* CONSIGNE *
Lisez le texte sur la journaliste Hariana Veras et répondez à ces questions :
1. Dans quelle ville est-elle née ?
2. Quand l'accord de paix a-t-il été signé à la Maison-Blanche ?
3. De quoi l'armée numérique rwandaise l'accuse-t-elle ?

De son vrai nom Hariana Veras Victoria, cette journaliste angolaise s’est imposée, en quelques mois, comme l’une des voix les plus audibles de la crise humanitaire et sécuritaire en République démocratique du Congo dans les cercles du pouvoir américain. Bien introduite à la Maison-Blanche, au Sénat et au Pentagone, elle a fait du drame congolais un combat personnel et professionnel.
Née à Malanje, en Angola, Hariana Veras jouit aujourd’hui d’une forte crédibilité auprès des autorités américaines, des élus et de plusieurs institutions stratégiques à Washington. Depuis 2025, elle ne se contente plus de relayer l’actualité : elle est devenue un canal d’influence, portant la voix et les revendications des Congolais jusqu’au sommet de l’appareil politique américain.
Ses interviews avec les présidents Félix Tshisekedi et Évariste Ndayishimiye, ses questions directes lors de la signature de l’accord de paix à la Maison-Blanche en juin 2025, ainsi que ses reportages de terrain sur les zones de conflit ont profondément irrité plusieurs responsables rwandais. À Kigali, son travail est perçu comme dérangeant, voire hostile.
Dernier fait marquant : Hariana Veras a récemment interviewé l’un des sénateurs américains les plus influents, lequel a ouvertement évoqué la perspective de sanctions contre les autorités rwandaises. Une sortie qui a ravivé les tensions et déclenché une nouvelle vague d’attaques contre la journaliste.
Dans la foulée, l’armée numérique rwandaise l’accuse d’être « corrompue » par les autorités congolaises. Des allégations que ses proches et observateurs jugent infondées. Pour ses soutiens, Hariana Veras demeure avant tout attachée à la cause congolaise, en particulier à la défense des victimes civiles d’un conflit qui dure depuis trop longtemps.

* DONNÉES À ANALYSER *
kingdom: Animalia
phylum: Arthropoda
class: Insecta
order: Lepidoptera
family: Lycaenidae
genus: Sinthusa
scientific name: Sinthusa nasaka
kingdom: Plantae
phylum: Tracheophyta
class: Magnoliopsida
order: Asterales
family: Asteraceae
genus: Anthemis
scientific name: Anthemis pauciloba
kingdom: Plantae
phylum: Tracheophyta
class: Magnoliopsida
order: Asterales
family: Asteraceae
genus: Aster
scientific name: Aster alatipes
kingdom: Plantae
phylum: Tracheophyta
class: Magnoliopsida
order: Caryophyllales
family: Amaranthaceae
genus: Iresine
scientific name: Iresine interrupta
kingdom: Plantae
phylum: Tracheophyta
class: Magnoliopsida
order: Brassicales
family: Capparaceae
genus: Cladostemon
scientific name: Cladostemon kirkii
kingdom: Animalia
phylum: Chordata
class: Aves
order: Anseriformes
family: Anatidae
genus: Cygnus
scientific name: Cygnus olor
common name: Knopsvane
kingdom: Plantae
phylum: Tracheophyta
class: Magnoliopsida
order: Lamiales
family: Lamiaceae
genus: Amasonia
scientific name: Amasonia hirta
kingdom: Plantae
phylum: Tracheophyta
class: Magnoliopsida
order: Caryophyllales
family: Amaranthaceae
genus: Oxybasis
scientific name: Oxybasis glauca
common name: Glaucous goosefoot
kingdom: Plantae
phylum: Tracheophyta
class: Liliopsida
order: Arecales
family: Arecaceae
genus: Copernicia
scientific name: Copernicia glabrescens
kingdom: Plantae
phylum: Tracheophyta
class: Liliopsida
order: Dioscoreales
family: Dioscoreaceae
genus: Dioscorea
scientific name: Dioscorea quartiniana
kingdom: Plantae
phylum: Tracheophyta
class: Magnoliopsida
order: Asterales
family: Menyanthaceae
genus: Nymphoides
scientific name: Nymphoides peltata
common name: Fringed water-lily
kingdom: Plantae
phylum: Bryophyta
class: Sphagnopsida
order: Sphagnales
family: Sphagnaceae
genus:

* CORRIGÉ *
1. À Malanje, en Angola.
2. En juin 2025.
3. D'être « corrompue » par les autorités congolaises.